### WHAT THE EXERCISE ASKS
Write out the lines of the data below word for word, leaving out the pictures.

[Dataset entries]
-=-=-

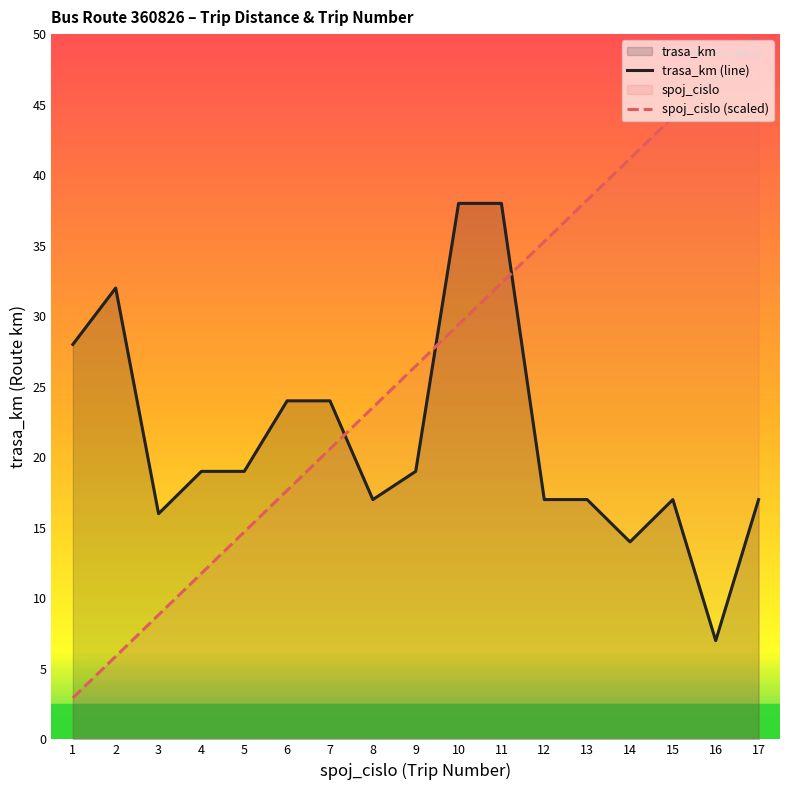

How many intersections are there between spoj_cislo and trasa_km?

3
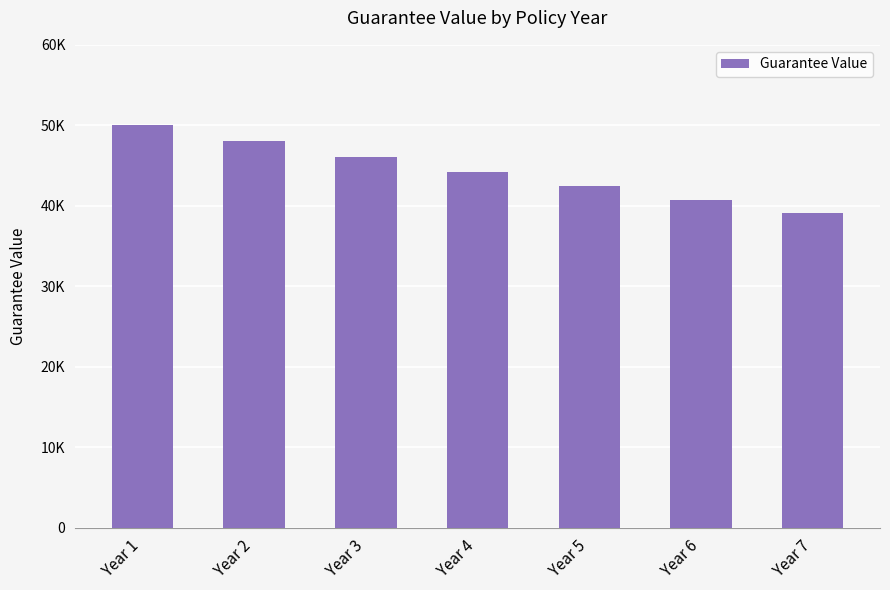

Are the bars grouped side by side (vs. stacked)?

No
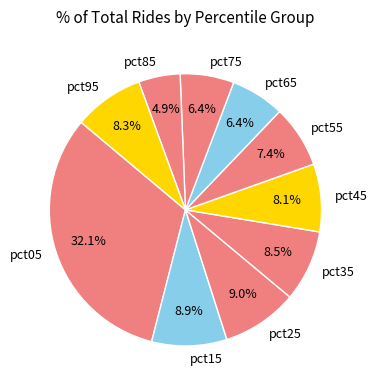

To the nearest percent, what is the average slice percentage?

10%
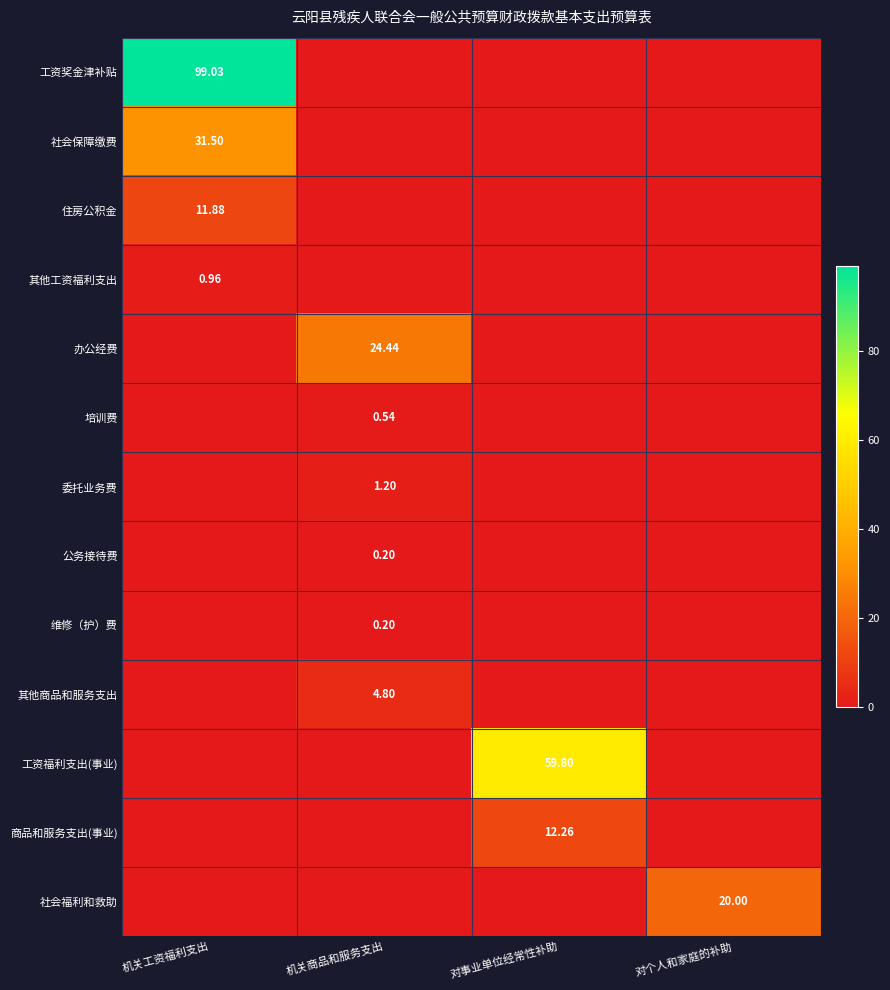

At which category does the chart reach its minimum across all series?

机关商品和服务支出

-=-=-

### TASK RESPONSE
How many intersections are there between spoj_cislo and trasa_km?

3

Are the bars grouped side by side (vs. stacked)?

No

To the nearest percent, what is the average slice percentage?

10%

At which category does the chart reach its minimum across all series?

机关商品和服务支出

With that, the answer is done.